▸ Objetivo do exercício:
No texto sobre o argumento 007, que filósofo atribuiu esse nome ao argumento?

━━ Excerto transcrito

Tudo isto é natural e o decurso da Natureza, ao que parece, não pode prescindir de tantos horrores. Mas o que não se percebe é porque outros males que correspondem inequivocamente à perversidade intencional: a tortura, a escravidão, os campos de concentração, as chacinas constantes que ensanguentam as páginas da História escapam à justiça divina. Será que o Ser Supremo preservou Estaline e Hitler para que não percamos a referência do que é o bem e do que é o mal? Simon Blackburn, filósofo britânico, chamou a isto o argumento 007. Na primeira novela de James Bond- Casino Royal - a personagem criada por Ian Fleming, lamenta ter acabado com o seu inimigo Le Chiffre, pois assim privara o Diabo de um dos seus mais distintos divulgadores. Ao pobre Diabo não lhe damos nem uma oportunidade. Existe um Livro de Deus sobre o bem, como ser bom e tudo isso. Mas não existe um Livro do Mal sobre o mal e como ser mau. O Diabo não tem profetas que redijam os seus Dez Mandamentos, nem uma equipa de autores para escrever a sua biografia. De maneira que, os malfeitores deste mundo são como apóstolos bravios do Maligno, cuja função é a de não nos deixar esquecer em que consiste o mal. Acabar com eles levar-nos-ia a perder as referências. Talvez Deus partilhe este critério de James Bond.

━━━━
━━ Excertos do material

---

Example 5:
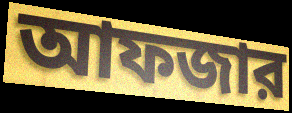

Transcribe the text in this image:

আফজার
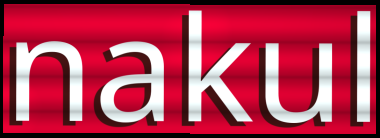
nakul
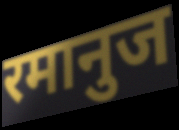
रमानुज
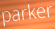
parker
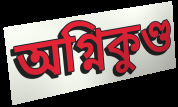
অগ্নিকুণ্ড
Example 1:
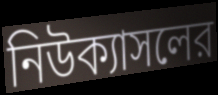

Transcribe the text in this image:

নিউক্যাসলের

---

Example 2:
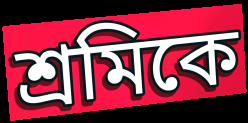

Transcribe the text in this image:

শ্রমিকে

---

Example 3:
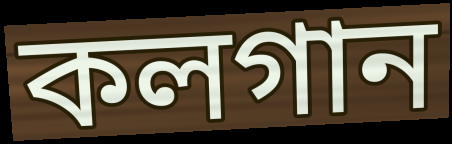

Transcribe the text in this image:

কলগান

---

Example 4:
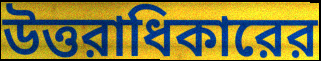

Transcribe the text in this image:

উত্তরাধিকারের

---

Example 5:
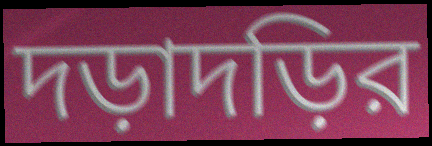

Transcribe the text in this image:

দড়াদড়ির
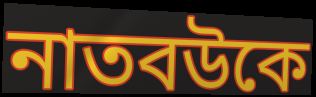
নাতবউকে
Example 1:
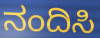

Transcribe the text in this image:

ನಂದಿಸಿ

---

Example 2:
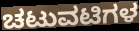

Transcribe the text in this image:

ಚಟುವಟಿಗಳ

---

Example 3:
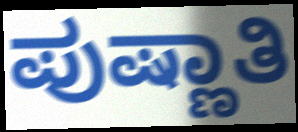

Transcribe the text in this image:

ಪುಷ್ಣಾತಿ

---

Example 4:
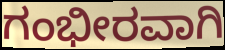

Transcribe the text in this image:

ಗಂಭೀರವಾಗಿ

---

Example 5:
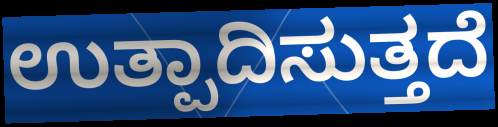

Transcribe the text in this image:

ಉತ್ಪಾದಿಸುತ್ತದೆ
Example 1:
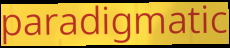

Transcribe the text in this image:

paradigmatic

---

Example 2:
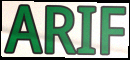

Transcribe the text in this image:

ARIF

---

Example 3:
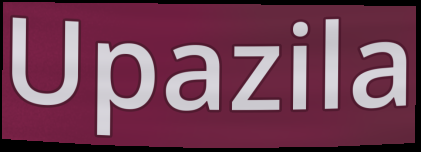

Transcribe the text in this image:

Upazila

━━━━
━━ Excertos do material

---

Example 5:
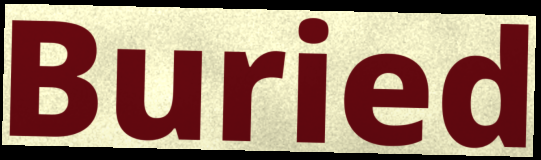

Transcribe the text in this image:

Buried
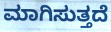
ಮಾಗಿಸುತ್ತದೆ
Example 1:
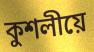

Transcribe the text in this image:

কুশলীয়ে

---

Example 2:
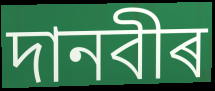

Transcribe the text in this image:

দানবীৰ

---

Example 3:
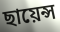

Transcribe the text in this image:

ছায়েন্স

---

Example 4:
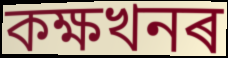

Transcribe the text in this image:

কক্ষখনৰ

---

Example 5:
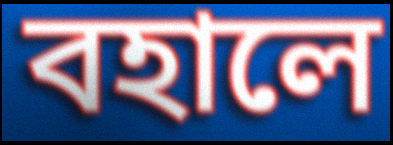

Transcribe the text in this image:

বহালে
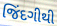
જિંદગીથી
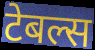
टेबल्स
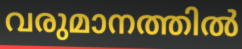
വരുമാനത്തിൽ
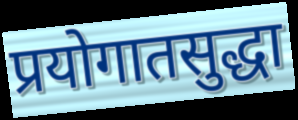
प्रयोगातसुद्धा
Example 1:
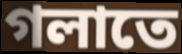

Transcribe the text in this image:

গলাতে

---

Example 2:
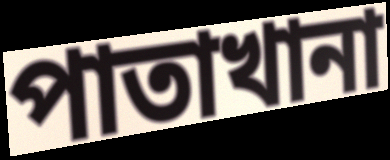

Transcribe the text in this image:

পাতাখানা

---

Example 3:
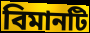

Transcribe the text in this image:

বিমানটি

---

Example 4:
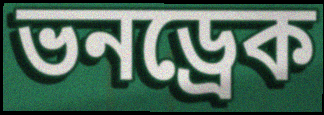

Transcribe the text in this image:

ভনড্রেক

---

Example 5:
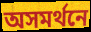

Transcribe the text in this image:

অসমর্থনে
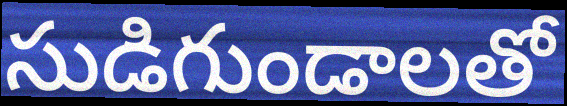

━━━━

▸ Resolução do exercício:
Simon Blackburn, filósofo britânico.